Translate this sentence from the forum thread on generating a power law distribution into Spanish: "Does anybody know how to generate a variable distributed as a power law?"
━━ Passage
How to Generate a Power Law Distribution. [Archive]

Alamino

02-18-2008, 09:43 AM

Does anybody know how to generate a variable distributed as a power law? More specifically, I need to generate a discrete variable x = 1,...,N following Zips's law

P(x) = \frac{x^{-s}}{Z},

with s a constant and Z the normalization.

davekw7x

02-23-2008, 07:21 PM

...P(x) = \frac{x^{-s}}{Z},

// Test program using Numerical Recipes 3 Ran class to
// generate pseudo-random samples from Power-Law (Discrete Zipf)
// distribution.
//
// davekw7x
// February 2008
//

// However you get to your nr3 stuff
//
#include "../code/nr3.h"
#include "../code/ran.h"

typedef Doub (*udPoint)();// pointer to function that returns double

//
// Discrete Zipf distribution:
// p(k) is proportional to (v+k)**(-s) where s > 1, k >= 0.
//
// An implementation based on
//
// W.Hormann, G.Derflinger:
// "Rejection-Inversion to Generate Variates
// from Monotone Discrete Distributions"
// http://eeyore.wu-wien.ac.at/papers/96-04-04.wh-der.ps.gz
//
//
// The values generated are in the range of [0, imax]
//
class Zipf {
public:
// The constructor requires a pointer to a function that returns a
// uniformly destributed random double on [0,1]
//
// The second parameter is the Zipf distribution parameter
//
// The optional third parameter is the "v" in the distribution
// function (v+k)**(-s). The default value is 1.
━━━━
━━ Supplied data
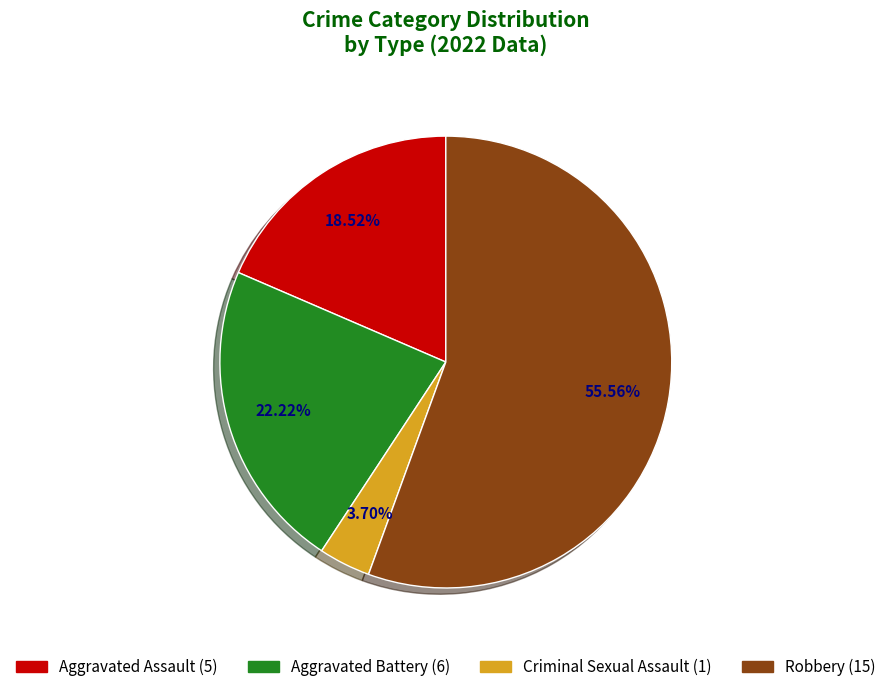

Is there any slice that represents more than half of the pie?

Yes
━━━━
Exercise result >> ¿Alguien sabe cómo generar una variable distribuida según una ley de potencias?